• _Supplied records_
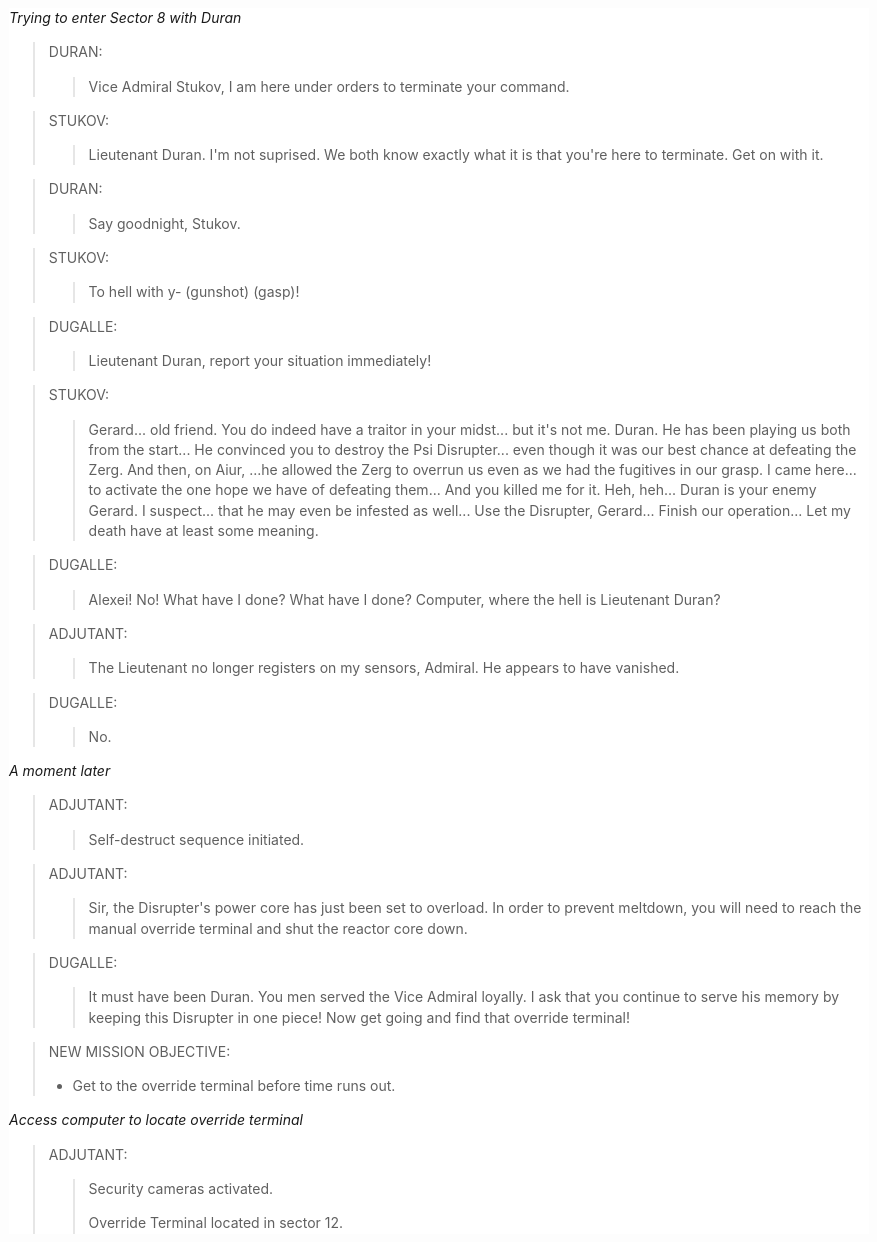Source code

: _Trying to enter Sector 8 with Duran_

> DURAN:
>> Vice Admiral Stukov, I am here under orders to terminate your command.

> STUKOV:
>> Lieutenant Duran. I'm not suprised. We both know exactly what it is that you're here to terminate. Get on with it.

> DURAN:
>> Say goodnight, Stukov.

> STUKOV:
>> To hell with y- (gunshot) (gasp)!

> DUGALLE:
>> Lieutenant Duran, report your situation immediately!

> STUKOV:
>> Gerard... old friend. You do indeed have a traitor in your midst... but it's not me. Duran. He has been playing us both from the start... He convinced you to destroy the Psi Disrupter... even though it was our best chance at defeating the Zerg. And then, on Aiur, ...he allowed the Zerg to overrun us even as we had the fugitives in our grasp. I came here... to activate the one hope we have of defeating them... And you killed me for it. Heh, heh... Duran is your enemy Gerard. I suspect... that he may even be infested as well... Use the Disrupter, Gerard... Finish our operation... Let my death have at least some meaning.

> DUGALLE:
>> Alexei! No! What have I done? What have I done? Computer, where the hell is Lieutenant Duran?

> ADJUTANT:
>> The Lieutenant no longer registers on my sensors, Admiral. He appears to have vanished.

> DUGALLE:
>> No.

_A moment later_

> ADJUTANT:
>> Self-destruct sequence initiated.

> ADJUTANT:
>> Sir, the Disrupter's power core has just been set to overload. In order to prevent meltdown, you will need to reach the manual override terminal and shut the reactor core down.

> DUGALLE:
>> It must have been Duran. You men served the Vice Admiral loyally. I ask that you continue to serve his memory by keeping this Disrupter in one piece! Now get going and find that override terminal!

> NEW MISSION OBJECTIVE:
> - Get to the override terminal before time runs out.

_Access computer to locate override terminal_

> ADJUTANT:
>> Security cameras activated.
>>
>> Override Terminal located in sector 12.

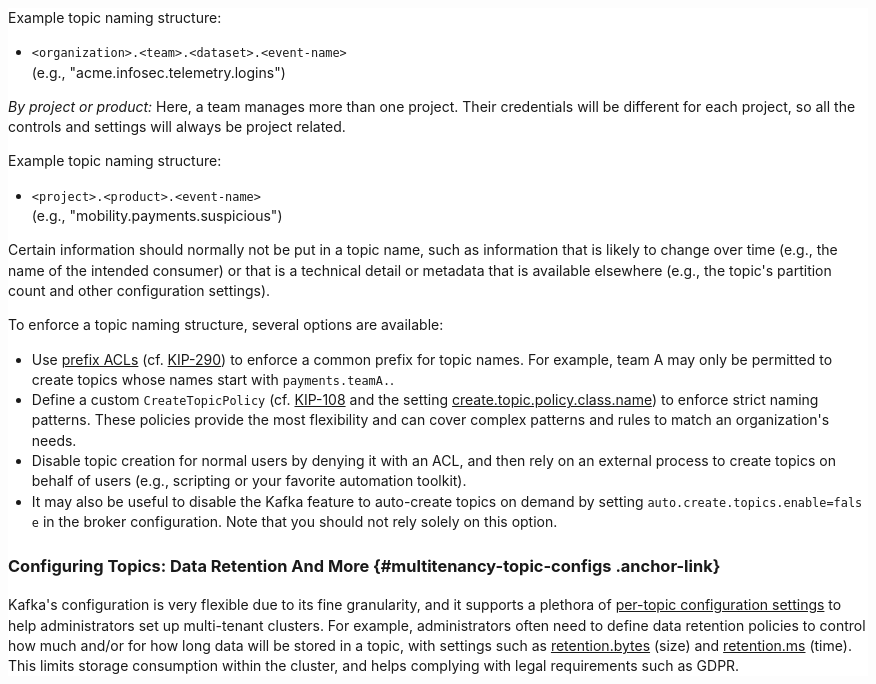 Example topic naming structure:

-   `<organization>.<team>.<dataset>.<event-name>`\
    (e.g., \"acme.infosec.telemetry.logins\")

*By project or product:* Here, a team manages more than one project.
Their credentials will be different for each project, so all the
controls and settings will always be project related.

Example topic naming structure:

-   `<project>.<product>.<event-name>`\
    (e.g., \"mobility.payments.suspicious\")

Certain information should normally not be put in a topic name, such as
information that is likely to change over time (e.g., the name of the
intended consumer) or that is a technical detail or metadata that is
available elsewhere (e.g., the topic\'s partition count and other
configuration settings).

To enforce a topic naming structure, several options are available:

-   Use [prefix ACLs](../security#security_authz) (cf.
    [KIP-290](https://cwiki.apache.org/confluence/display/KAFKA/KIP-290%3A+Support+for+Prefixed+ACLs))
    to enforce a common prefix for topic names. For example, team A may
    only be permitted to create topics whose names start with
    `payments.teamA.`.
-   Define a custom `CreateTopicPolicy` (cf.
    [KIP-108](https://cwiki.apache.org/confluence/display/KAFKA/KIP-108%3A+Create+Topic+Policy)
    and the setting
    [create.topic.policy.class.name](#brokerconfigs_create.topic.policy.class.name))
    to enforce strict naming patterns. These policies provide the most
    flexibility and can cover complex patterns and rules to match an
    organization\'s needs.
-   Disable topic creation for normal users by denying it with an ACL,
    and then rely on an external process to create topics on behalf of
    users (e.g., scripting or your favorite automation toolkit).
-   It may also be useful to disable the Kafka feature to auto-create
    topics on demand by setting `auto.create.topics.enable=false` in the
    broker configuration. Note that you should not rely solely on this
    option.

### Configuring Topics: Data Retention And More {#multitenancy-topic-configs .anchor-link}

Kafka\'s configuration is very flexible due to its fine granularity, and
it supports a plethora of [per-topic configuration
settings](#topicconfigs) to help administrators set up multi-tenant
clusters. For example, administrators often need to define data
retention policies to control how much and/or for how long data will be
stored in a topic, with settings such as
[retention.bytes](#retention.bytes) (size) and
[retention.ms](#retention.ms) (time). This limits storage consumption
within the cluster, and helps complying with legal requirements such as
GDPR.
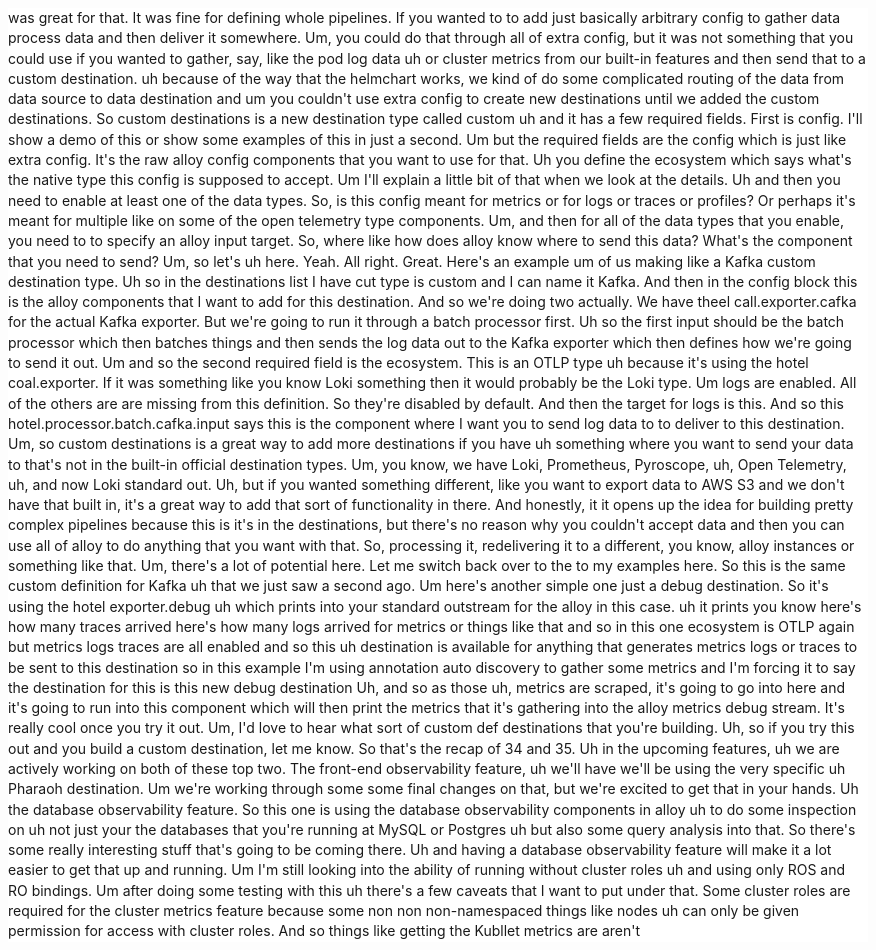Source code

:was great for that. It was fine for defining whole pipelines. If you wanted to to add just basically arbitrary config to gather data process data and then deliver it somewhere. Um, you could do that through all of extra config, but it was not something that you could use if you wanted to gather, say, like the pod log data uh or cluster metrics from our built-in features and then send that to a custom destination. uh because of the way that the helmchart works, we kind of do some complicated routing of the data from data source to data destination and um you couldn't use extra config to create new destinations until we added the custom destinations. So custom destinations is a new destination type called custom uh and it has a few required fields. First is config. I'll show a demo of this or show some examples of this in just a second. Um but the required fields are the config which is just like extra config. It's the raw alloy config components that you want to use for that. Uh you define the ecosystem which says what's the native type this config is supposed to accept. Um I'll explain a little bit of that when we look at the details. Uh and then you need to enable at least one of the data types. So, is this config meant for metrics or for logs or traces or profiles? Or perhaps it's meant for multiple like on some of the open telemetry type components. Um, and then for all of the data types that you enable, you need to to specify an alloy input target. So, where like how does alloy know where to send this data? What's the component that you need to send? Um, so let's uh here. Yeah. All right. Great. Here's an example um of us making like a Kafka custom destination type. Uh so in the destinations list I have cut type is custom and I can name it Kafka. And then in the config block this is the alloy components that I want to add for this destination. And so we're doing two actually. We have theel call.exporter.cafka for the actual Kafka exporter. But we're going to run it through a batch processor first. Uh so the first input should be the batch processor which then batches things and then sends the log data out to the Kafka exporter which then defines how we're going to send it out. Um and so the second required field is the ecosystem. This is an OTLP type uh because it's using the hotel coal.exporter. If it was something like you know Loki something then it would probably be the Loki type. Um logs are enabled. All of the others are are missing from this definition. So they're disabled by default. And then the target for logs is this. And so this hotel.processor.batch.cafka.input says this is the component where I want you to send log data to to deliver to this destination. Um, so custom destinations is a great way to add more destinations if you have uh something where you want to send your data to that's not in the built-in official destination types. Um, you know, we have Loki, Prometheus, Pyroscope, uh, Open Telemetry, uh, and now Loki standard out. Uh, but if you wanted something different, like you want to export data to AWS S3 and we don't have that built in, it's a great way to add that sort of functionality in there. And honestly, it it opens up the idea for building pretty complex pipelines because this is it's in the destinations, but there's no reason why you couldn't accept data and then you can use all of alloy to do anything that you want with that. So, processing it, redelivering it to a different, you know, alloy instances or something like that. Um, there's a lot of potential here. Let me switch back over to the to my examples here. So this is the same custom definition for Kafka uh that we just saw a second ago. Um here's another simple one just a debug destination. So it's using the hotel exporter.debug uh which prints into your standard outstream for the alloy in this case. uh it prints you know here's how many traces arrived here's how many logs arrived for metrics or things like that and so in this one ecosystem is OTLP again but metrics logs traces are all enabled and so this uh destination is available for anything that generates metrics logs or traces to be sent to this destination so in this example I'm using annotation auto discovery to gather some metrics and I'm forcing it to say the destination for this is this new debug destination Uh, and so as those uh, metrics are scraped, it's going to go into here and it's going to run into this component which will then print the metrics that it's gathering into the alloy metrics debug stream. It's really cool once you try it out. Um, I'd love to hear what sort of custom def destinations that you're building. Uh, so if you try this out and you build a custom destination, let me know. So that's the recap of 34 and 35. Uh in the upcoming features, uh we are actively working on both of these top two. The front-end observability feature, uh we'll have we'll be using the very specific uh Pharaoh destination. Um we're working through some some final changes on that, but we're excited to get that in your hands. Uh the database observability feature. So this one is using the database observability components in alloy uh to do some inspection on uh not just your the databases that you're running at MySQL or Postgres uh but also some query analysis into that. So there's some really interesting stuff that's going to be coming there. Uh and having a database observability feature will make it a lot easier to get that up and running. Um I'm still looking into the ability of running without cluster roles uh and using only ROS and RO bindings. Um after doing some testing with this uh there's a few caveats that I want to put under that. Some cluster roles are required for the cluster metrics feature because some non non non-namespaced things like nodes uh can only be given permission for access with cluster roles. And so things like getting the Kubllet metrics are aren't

• _Written task_
Skipping all pictures, set the listing down exactly as written.

• _Written answer_
Source code

: _Trying to enter Sector 8 with Duran_

> DURAN:
>> Vice Admiral Stukov, I am here under orders to terminate your command.

> STUKOV:
>> Lieutenant Duran. I'm not suprised. We both know exactly what it is that you're here to terminate. Get on with it.

> DURAN:
>> Say goodnight, Stukov.

> STUKOV:
>> To hell with y- (gunshot) (gasp)!

> DUGALLE:
>> Lieutenant Duran, report your situation immediately!

> STUKOV:
>> Gerard... old friend. You do indeed have a traitor in your midst... but it's not me. Duran. He has been playing us both from the start... He convinced you to destroy the Psi Disrupter... even though it was our best chance at defeating the Zerg. And then, on Aiur, ...he allowed the Zerg to overrun us even as we had the fugitives in our grasp. I came here... to activate the one hope we have of defeating them... And you killed me for it. Heh, heh... Duran is your enemy Gerard. I suspect... that he may even be infested as well... Use the Disrupter, Gerard... Finish our operation... Let my death have at least some meaning.

> DUGALLE:
>> Alexei! No! What have I done? What have I done? Computer, where the hell is Lieutenant Duran?

> ADJUTANT:
>> The Lieutenant no longer registers on my sensors, Admiral. He appears to have vanished.

> DUGALLE:
>> No.

_A moment later_

> ADJUTANT:
>> Self-destruct sequence initiated.

> ADJUTANT:
>> Sir, the Disrupter's power core has just been set to overload. In order to prevent meltdown, you will need to reach the manual override terminal and shut the reactor core down.

> DUGALLE:
>> It must have been Duran. You men served the Vice Admiral loyally. I ask that you continue to serve his memory by keeping this Disrupter in one piece! Now get going and find that override terminal!

> NEW MISSION OBJECTIVE:
> - Get to the override terminal before time runs out.

_Access computer to locate override terminal_

> ADJUTANT:
>> Security cameras activated.
>>
>> Override Terminal located in sector 12.

 Example topic naming structure:

-   `<organization>.<team>.<dataset>.<event-name>`\
    (e.g., \"acme.infosec.telemetry.logins\")

*By project or product:* Here, a team manages more than one project.
Their credentials will be different for each project, so all the
controls and settings will always be project related.

Example topic naming structure:

-   `<project>.<product>.<event-name>`\
    (e.g., \"mobility.payments.suspicious\")

Certain information should normally not be put in a topic name, such as
information that is likely to change over time (e.g., the name of the
intended consumer) or that is a technical detail or metadata that is
available elsewhere (e.g., the topic\'s partition count and other
configuration settings).

To enforce a topic naming structure, several options are available:

-   Use [prefix ACLs](../security#security_authz) (cf.
    [KIP-290](https://cwiki.apache.org/confluence/display/KAFKA/KIP-290%3A+Support+for+Prefixed+ACLs))
    to enforce a common prefix for topic names. For example, team A may
    only be permitted to create topics whose names start with
    `payments.teamA.`.
-   Define a custom `CreateTopicPolicy` (cf.
    [KIP-108](https://cwiki.apache.org/confluence/display/KAFKA/KIP-108%3A+Create+Topic+Policy)
    and the setting
    [create.topic.policy.class.name](#brokerconfigs_create.topic.policy.class.name))
    to enforce strict naming patterns. These policies provide the most
    flexibility and can cover complex patterns and rules to match an
    organization\'s needs.
-   Disable topic creation for normal users by denying it with an ACL,
    and then rely on an external process to create topics on behalf of
    users (e.g., scripting or your favorite automation toolkit).
-   It may also be useful to disable the Kafka feature to auto-create
    topics on demand by setting `auto.create.topics.enable=false` in the
    broker configuration. Note that you should not rely solely on this
    option.

### Configuring Topics: Data Retention And More {#multitenancy-topic-configs .anchor-link}

Kafka\'s configuration is very flexible due to its fine granularity, and
it supports a plethora of [per-topic configuration
settings](#topicconfigs) to help administrators set up multi-tenant
clusters. For example, administrators often need to define data
retention policies to control how much and/or for how long data will be
stored in a topic, with settings such as
[retention.bytes](#retention.bytes) (size) and
[retention.ms](#retention.ms) (time). This limits storage consumption
within the cluster, and helps complying with legal requirements such as
GDPR.
Source code

:was great for that. It was fine for defining whole pipelines. If you wanted to to add just basically arbitrary config to gather data process data and then deliver it somewhere. Um, you could do that through all of extra config, but it was not something that you could use if you wanted to gather, say, like the pod log data uh or cluster metrics from our built-in features and then send that to a custom destination. uh because of the way that the helmchart works, we kind of do some complicated routing of the data from data source to data destination and um you couldn't use extra config to create new destinations until we added the custom destinations. So custom destinations is a new destination type called custom uh and it has a few required fields. First is config. I'll show a demo of this or show some examples of this in just a second. Um but the required fields are the config which is just like extra config. It's the raw alloy config components that you want to use for that. Uh you define the ecosystem which says what's the native type this config is supposed to accept. Um I'll explain a little bit of that when we look at the details. Uh and then you need to enable at least one of the data types. So, is this config meant for metrics or for logs or traces or profiles? Or perhaps it's meant for multiple like on some of the open telemetry type components. Um, and then for all of the data types that you enable, you need to to specify an alloy input target. So, where like how does alloy know where to send this data? What's the component that you need to send? Um, so let's uh here. Yeah. All right. Great. Here's an example um of us making like a Kafka custom destination type. Uh so in the destinations list I have cut type is custom and I can name it Kafka. And then in the config block this is the alloy components that I want to add for this destination. And so we're doing two actually. We have theel call.exporter.cafka for the actual Kafka exporter. But we're going to run it through a batch processor first. Uh so the first input should be the batch processor which then batches things and then sends the log data out to the Kafka exporter which then defines how we're going to send it out. Um and so the second required field is the ecosystem. This is an OTLP type uh because it's using the hotel coal.exporter. If it was something like you know Loki something then it would probably be the Loki type. Um logs are enabled. All of the others are are missing from this definition. So they're disabled by default. And then the target for logs is this. And so this hotel.processor.batch.cafka.input says this is the component where I want you to send log data to to deliver to this destination. Um, so custom destinations is a great way to add more destinations if you have uh something where you want to send your data to that's not in the built-in official destination types. Um, you know, we have Loki, Prometheus, Pyroscope, uh, Open Telemetry, uh, and now Loki standard out. Uh, but if you wanted something different, like you want to export data to AWS S3 and we don't have that built in, it's a great way to add that sort of functionality in there. And honestly, it it opens up the idea for building pretty complex pipelines because this is it's in the destinations, but there's no reason why you couldn't accept data and then you can use all of alloy to do anything that you want with that. So, processing it, redelivering it to a different, you know, alloy instances or something like that. Um, there's a lot of potential here. Let me switch back over to the to my examples here. So this is the same custom definition for Kafka uh that we just saw a second ago. Um here's another simple one just a debug destination. So it's using the hotel exporter.debug uh which prints into your standard outstream for the alloy in this case. uh it prints you know here's how many traces arrived here's how many logs arrived for metrics or things like that and so in this one ecosystem is OTLP again but metrics logs traces are all enabled and so this uh destination is available for anything that generates metrics logs or traces to be sent to this destination so in this example I'm using annotation auto discovery to gather some metrics and I'm forcing it to say the destination for this is this new debug destination Uh, and so as those uh, metrics are scraped, it's going to go into here and it's going to run into this component which will then print the metrics that it's gathering into the alloy metrics debug stream. It's really cool once you try it out. Um, I'd love to hear what sort of custom def destinations that you're building. Uh, so if you try this out and you build a custom destination, let me know. So that's the recap of 34 and 35. Uh in the upcoming features, uh we are actively working on both of these top two. The front-end observability feature, uh we'll have we'll be using the very specific uh Pharaoh destination. Um we're working through some some final changes on that, but we're excited to get that in your hands. Uh the database observability feature. So this one is using the database observability components in alloy uh to do some inspection on uh not just your the databases that you're running at MySQL or Postgres uh but also some query analysis into that. So there's some really interesting stuff that's going to be coming there. Uh and having a database observability feature will make it a lot easier to get that up and running. Um I'm still looking into the ability of running without cluster roles uh and using only ROS and RO bindings. Um after doing some testing with this uh there's a few caveats that I want to put under that. Some cluster roles are required for the cluster metrics feature because some non non non-namespaced things like nodes uh can only be given permission for access with cluster roles. And so things like getting the Kubllet metrics are aren't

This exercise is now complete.